[READING TEXT]

Found your dog today tearjerker


  • Subject: SPDR: I Found Your Dog Today

    This should be read by all the people who abandon their dogs…though maybe they just don't care.

    No, he has not been adopted by anyone. Most of us who live out here own as many dogs as we want; those who do not own dogs do so because they choose not to. I know you hoped he would find a home when you left him out here, but he did not. When I first saw him he was far from the nearest house and he was alone, thirsty, thin and limping from an injury to his foot.

    How I wish I could have been you as I stood before him. To see his tail wag and his eyes brighten as he bounded into your arms, knowing you would find him, knowing you had not forgotten him. To see the forgiveness in his eyes for the suffering and pain he had known in his never-ending quest to find you? but I was not you. And despite all my persuasion, his eyes see a stranger. He did not trust. He would not come. He turned and continued his journey; one he was sure would bring him to you.

    He does not understand you are not looking for him. He only knows you are not there, he only knows he must find you. This is more important than food or water or the stranger who can give him these things. Persuasion and pursuit seemed futile.

    I did not even know his name. I drove home, filled a bucket with water and a bowl with food and returned to where we had met. I could see no sign of him, but I left my offering under the tree where he had sought shelter from the sun and a chance to rest.

    You see, he cannot survive on his own. When you domesticated him, you took away any instinct of living on his own. His purpose demands that he travel during the day. He doesn?t know that hunger, heat, and lack of water will claim his life. He only knows that he has to find you.

    I waited hoping he would return to the tree; hoping my gift would build an element of trust so I might bring him home, heal his injured paw, give him a cool place to lie and help him understand that the part of his life with you is now over. He did not return that morning and at dusk the water and food were still there, untouched. And I worried. You must understand that many people would not attempt to help your dog. Some would run him off, others would call Animal Control and the fate you thought you saved him from would be preempted by his suffering for days without food or water. I returned again before dark. I did not see him. I went again early the next morning only to find that the food and water still untouched. If only you were here to call his name. Your voice is so familiar to him.

    I began pursuit in the direction he had taken yesterday, doubt overshadowing my hope of finding him. His search for you was desperate; it could take him many miles in 24 hours. It is hours later and a good distance from where we first met, but I have found your dog.

[/READING TEXT]

AIM OF THE EXERCISE:
Decide whether each statement below agrees with the abandoned-dog story, giving yes or no and quoting the story's deciding words. (a) Someone had adopted the dog before the writer saw him. (b) The writer left food and water under a tree. (c) By dusk the food and water were gone.

[DATA FOR REVIEW]

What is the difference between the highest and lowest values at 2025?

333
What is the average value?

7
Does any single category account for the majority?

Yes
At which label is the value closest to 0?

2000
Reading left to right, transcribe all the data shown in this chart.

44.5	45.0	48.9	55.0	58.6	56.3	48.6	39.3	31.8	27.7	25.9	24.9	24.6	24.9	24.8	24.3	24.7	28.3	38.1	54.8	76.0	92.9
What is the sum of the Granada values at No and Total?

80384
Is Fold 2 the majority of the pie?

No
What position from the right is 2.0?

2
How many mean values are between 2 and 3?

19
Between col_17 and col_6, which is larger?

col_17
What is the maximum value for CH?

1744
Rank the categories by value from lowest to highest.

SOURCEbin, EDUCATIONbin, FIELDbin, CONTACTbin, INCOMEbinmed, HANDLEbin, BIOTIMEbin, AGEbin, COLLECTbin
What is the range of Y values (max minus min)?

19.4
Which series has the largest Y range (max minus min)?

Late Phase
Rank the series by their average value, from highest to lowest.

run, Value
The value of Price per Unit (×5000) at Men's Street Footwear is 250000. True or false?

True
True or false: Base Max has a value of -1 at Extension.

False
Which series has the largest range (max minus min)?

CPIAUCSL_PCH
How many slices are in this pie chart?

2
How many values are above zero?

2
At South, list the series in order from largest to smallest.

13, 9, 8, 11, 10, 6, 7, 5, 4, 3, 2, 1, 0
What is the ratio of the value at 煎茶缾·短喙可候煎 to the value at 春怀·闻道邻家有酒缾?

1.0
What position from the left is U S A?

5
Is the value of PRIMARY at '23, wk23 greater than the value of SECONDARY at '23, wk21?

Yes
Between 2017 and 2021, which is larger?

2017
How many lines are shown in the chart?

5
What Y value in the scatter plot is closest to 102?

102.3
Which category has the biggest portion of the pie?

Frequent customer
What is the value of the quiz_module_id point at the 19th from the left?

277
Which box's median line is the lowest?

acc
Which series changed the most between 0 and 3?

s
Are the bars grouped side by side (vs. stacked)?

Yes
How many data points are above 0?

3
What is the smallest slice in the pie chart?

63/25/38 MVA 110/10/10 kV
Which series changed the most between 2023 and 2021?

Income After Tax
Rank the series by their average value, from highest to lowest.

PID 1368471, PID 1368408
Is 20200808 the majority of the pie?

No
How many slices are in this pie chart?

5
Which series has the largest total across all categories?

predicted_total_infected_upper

[/DATA FOR REVIEW]

ANSWER SECTION:
(a) No: "No, he has not been adopted by anyone."
(b) Yes: "I left my offering under the tree where he had sought shelter from the sun and a chance to rest."
(c) No: "at dusk the water and food were still there, untouched."